Strangely, Kejriwal rises even when he loses
You would have thought that water alone has the anomalous property of expanding when frozen. Delhi chief minister Arvind Kejriwal displays a similar propensity. He “expands” where others would retreat. The more the media mocks and berates him and tries to put him in the deep freeze, the fierier he comes out. In this regard, he is somewhat like Donald Trump, but the similarity ends here. Unlike the flashy billionaire who loves the good things of life, Kejriwal is a middle-class family man, happy with his vegetarian meal and cough syrup. As the US president seeks to discard the pro-poor healthcare and moves to auction away public spaces of learning and education, Kejriwal veers closer to the old-fashioned economics that harks back to India’s early quest to become a welfare state. Unlike most of his competitors Kejriwal revels in his hostility to crony capitalism, which he believes has stunted India’s growth. He was likened to Pakistan’s Imran Khan. That was unintelligent. If anything, Imran veers closer to the BJP’s politics of riding religious identity. Would he be able to say, for example, “I will never use religion to win an election even if I have to lose a 100 times”? That’s what Kejriwal said publicly when the BJP won Uttar Pradesh in a polarised election.
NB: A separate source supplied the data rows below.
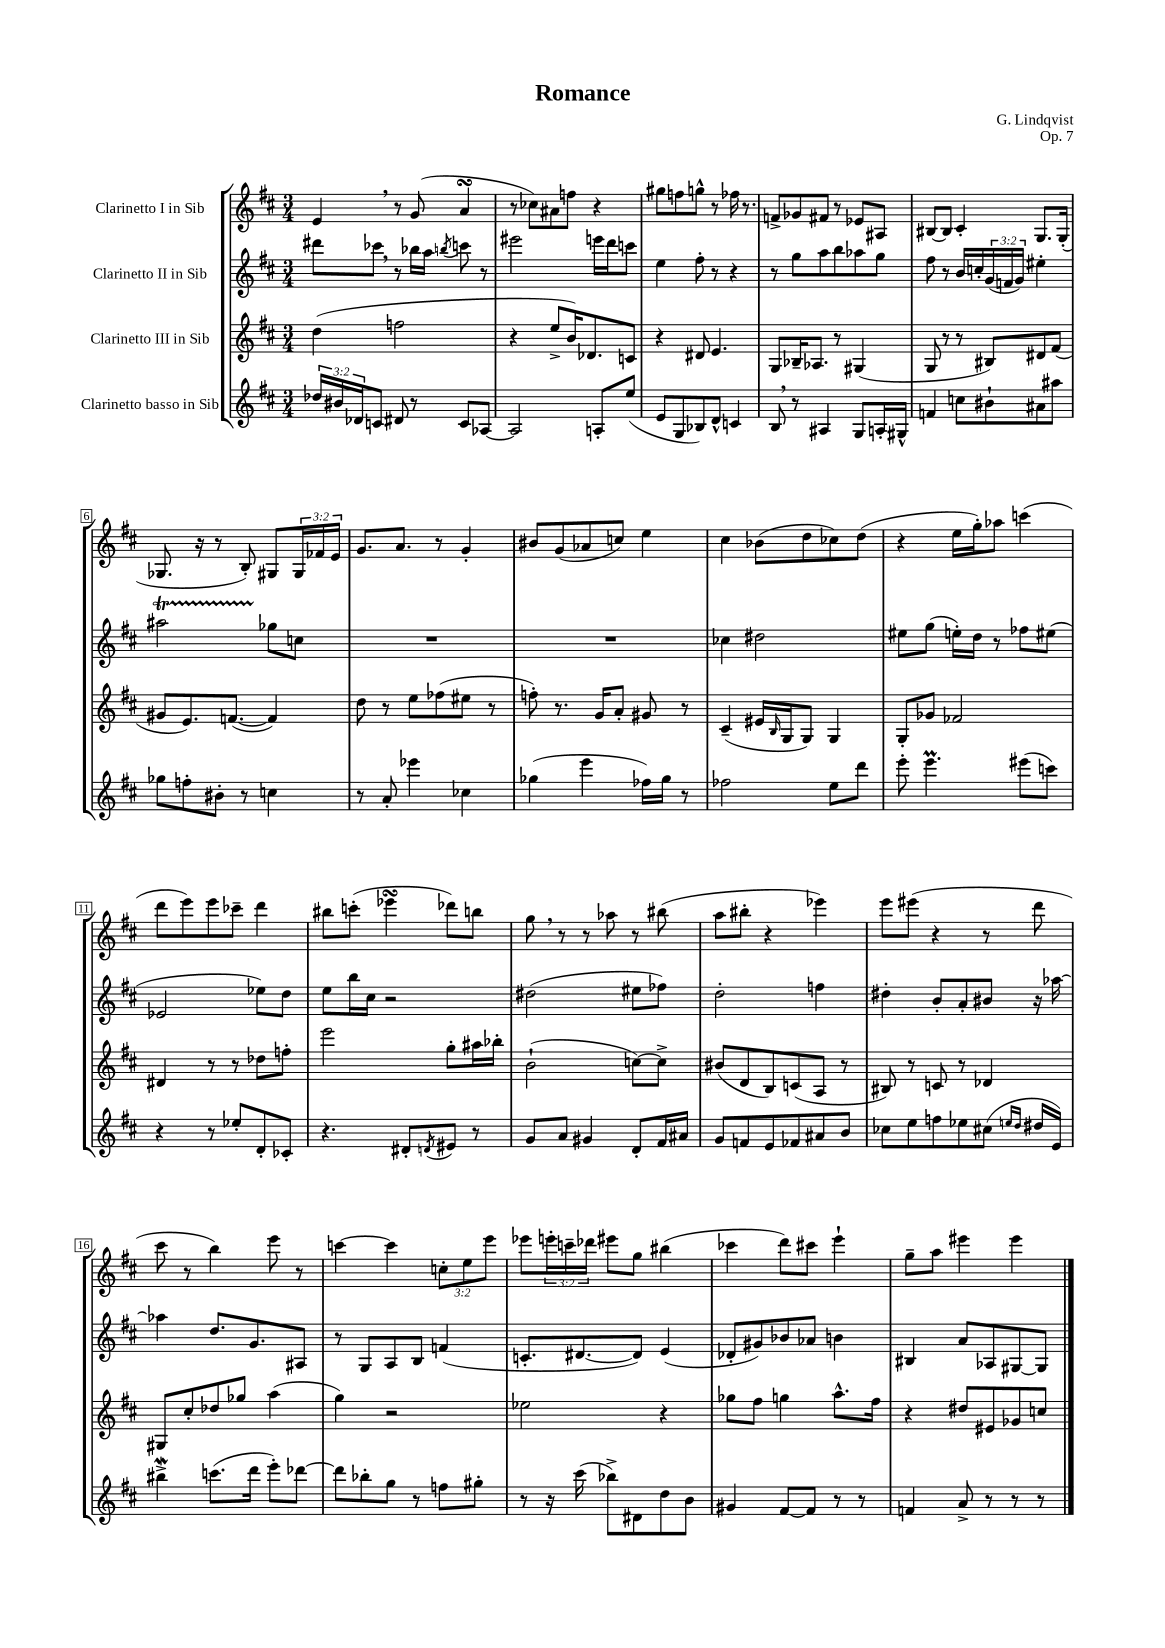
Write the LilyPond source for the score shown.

\header { title = "Romance" composer = "G. Lindqvist" opus = "Op. 7" }
<<
\new StaffGroup <<
\new Staff = "s0" \with { instrumentName = "Clarinetto I in Sib" } {
    \clef treble \key d \major \numericTimeSignature \time 3/4 \override Staff.TupletNumber.text = #tuplet-number::calc-fraction-text
    e'4 \breathe r8 g'8( a'4\turn |
    r8 ces''8) ais'8 f''8 r4 |
    gis''8 f''8 g''8-^ r8 fes''16 r8. |
    f'8-> ges'8 fis'8 r8 ees'8 ais8 |
    bis8~ bis8 cis'4-. g8. g16-.( |
    ges8. r16 r8 b8-.) gis8 \tuplet 3/2 { gis16 fes'16 e'16 } |
    g'8. a'8. r8 g'4-. |
    bis'8 g'8( aes'8 c''8) e''4 |
    cis''4 bes'8( d''8 ces''8) d''8( |
    r4 e''16 g''16-.) aes''8 c'''4( |
    d'''8 e'''8) e'''8 ces'''8-- d'''4 |
    bis''8 c'''8-.( ees'''4\turn des'''8) b''8 |
    g''8 \breathe r8 r8 aes''8 r8 bis''8( |
    a''8 bis''8-. r4 ees'''4) |
    e'''8 eis'''8( r4 r8 d'''8 |
    cis'''8 r8 b''4) e'''8 r8 |
    c'''4~ c'''4 \tuplet 3/2 { c''8-. e''8 e'''8 } |
    ees'''8 \tuplet 3/2 { e'''16-. c'''16-- des'''16 } eis'''8 g''8 bis''4( |
    ces'''4 d'''8) cis'''8 e'''4-! |
    g''8-- a''8 eis'''4 eis'''4 \bar "|." |
}
\new Staff = "s1" \with { instrumentName = "Clarinetto II in Sib" } {
    \clef treble \key d \major \numericTimeSignature \time 3/4 \override Staff.TupletNumber.text = #tuplet-number::calc-fraction-text
    dis'''8 ces'''8 \breathe r8 bes''16 a''16 \acciaccatura { b''8 } c'''8 r8 |
    eis'''2 e'''16 d'''16 c'''8 |
    e''4 fis''8-. r8 r4 |
    r8 g''8 a''8 b''8 aes''8 g''8 |
    fis''8 r8 b'16 c''16-. \tuplet 3/2 { g'16( f'16 g'16) } eis''4-. |
    ais''2\startTrillSpan ges''8\stopTrillSpan c''8 |
    R2. |
    R2. |
    ces''4 dis''2 |
    eis''8 g''8( e''16-.) d''16 r8 fes''8 eis''8( |
    ees'2 ees''8) d''8 |
    e''8 b''16 cis''16 r2 |
    dis''2( eis''8 fes''8) |
    d''2-. f''4 |
    dis''4-. b'8-. a'8-. bis'8 r16 aes''16~ |
    aes''4 d''8. g'8. ais8 |
    r8 g8 a8 b8 f'4( |
    c'8.-. dis'8.~ dis'8) e'4( |
    des'8-. gis'8) bes'8 aes'8 b'4 |
    bis4 a'8 aes8 gis8~ gis8 \bar "|." |
}
\new Staff = "s2" \with { instrumentName = "Clarinetto III in Sib" } {
    \clef treble \key d \major \numericTimeSignature \time 3/4
    d''4( f''2 |
    r4 e''8-> b'16) des'8. c'8 |
    r4 dis'8 e'4. |
    g8 bes16-- aes8. r8 gis4( |
    g8 r8 r8 bis8) dis'8 fis'8( |
    gis'8 e'8.) f'8.~( f'4) |
    d''8 r8 e''8 fes''8( eis''8 r8 |
    f''8-.) r8. g'16 a'8-. gis'8 r8 |
    cis'4--( eis'16 \grace { b16 } g16 g8) g4 |
    g8-. ges'8 fes'2 |
    dis'4 r8 r8 des''8 f''8-. |
    e'''2 g''8-. ais''16 bes''16-. |
    b'2-!( c''8~) c''8-> |
    bis'8( d'8 b8) c'8( a8 r8 |
    bis8) r8 c'8 r8 des'4 |
    gis8 cis''8-. des''8 ges''8 a''4( |
    g''4) r2 |
    ees''2 r4 |
    ges''8 fis''8 g''4 a''8.-^ fis''16 |
    r4 dis''8 eis'8 ges'8 c''8 \bar "|." |
}
\new Staff = "s3" \with { instrumentName = "Clarinetto basso in Sib" } {
    \clef treble \key d \major \numericTimeSignature \time 3/4 \override Staff.TupletNumber.text = #tuplet-number::calc-fraction-text
    \tuplet 3/2 { des''16 bis'16 des'16 } c'8 dis'8 r8 c'8 aes8~ |
    aes2 a8-. e''8( |
    e'8 g8 bes8) d'8-^ c'4 |
    b8 \breathe r8 ais4 g8 a16-. gis16-^ |
    f'4 c''8 bis'8-! ais'8 ais''8 |
    ges''8 f''8-. bis'8-. r8 c''4 |
    r8 a'8-. ees'''4 ces''4 |
    ges''4( e'''4 fes''16) ges''16 r8 |
    fes''2 e''8 d'''8 |
    e'''8-. e'''4.\prall eis'''8( c'''8) |
    r4 r8 ees''8-. d'8-. ces'8-. |
    r4. dis'8-. \acciaccatura { d'8 } eis'8 r8 |
    g'8 a'8 gis'4 d'8-. fis'16 ais'16 |
    g'8 f'8 e'8 fes'8 ais'8 b'8 |
    ces''8 e''8 f''8 ees''8 cis''8( \grace { e''16 d''16 } dis''16 e'16) |
    bis''4->\mordent c'''8.( d'''16 e'''8-.) des'''8~ |
    des'''8 bes''8-. g''8 r8 f''8 gis''8-. |
    r8 r16 cis'''16( bes''8->) dis'8 d''8 b'8 |
    gis'4 fis'8~ fis'8 r8 r8 |
    f'4 a'8-> r8 r8 r8 \bar "|." |
}
>>
>>
\layout { \context { \Score \override BarNumber.stencil = #(make-stencil-boxer 0.1 0.3 ly:text-interface::print) } }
Some events more readily set him apart from his rivals. When mobs attacked Muslims in BJP-ruled Haryana, Kejriwal dispatched a fact-finding team to the neighbouring state. In 2015, Haryana chief minister M.L. Khattar reportedly asked Muslims to leave the country unless they gave up eating beef, a claim he later denied. “Khattar sahib should resign… His statement is not only unfortunate, but shameful”, Kejriwal’s Aam Aadmi Party said. He set up a special investigation team to revisit the Sikh massacre of 1984. When Hindutva mobs vandalised churches in Delhi, it was the AAP that led the face-off with the communalists. The more Kejriwal’s rivals throw muck at him, the cleaner he looks. How many times has the Delhi Police picked up his MLAs for this or that alleged crime only to be rapped on the knuckles by the courts? By a quirk of logic, the Delhi government has no control on the city’s police who fall under federal supervision. Even the chief minister’s offices were not spared from being raided by the agencies. They only got frustration to show for their heavily publicised efforts. The anomalous rise of Kejriwal persists with its perverse logic. In 2013, according to an English daily, the Congress government moved to probe alleged foreign funding to Kejriwal’s party. The following day, the daily donation to the AAP increased six-fold. Kejriwal thanked the BJP and the Congress for the windfall.
I have met Kejriwal once for five seconds at a public event where I thought of giving him a book on corporate corruption. He may never have needed it actually, because it turned out that he knew more than the book could reveal. I am told he is allergic to leftists, which is not strange since the left has vainly put up candidates against him. But then, what is a former Maoist doing in his cabinet? There must be some meeting of the minds. Easily the single-most important factor shoring up Kejriwal’s pronounced secularism is Ashish Khetan. This journalist-turned-politician carried out the most damaging exposés on Hindutva fanaticism in Gujarat during Prime Minister Modi’s tenure as the state’s chief minister. Last week, the Modi government through the lieutenant governor shut down the AAP party office in Delhi claiming it did not have official clearances. Kejriwal was the first to stall the Modi juggernaut in Delhi. In response, the prime minister, that for the first time in Delhi municipality’s history, has staked his reputation to defeat Kejriwal. But in Kejriwal’s case when he loses, he wins.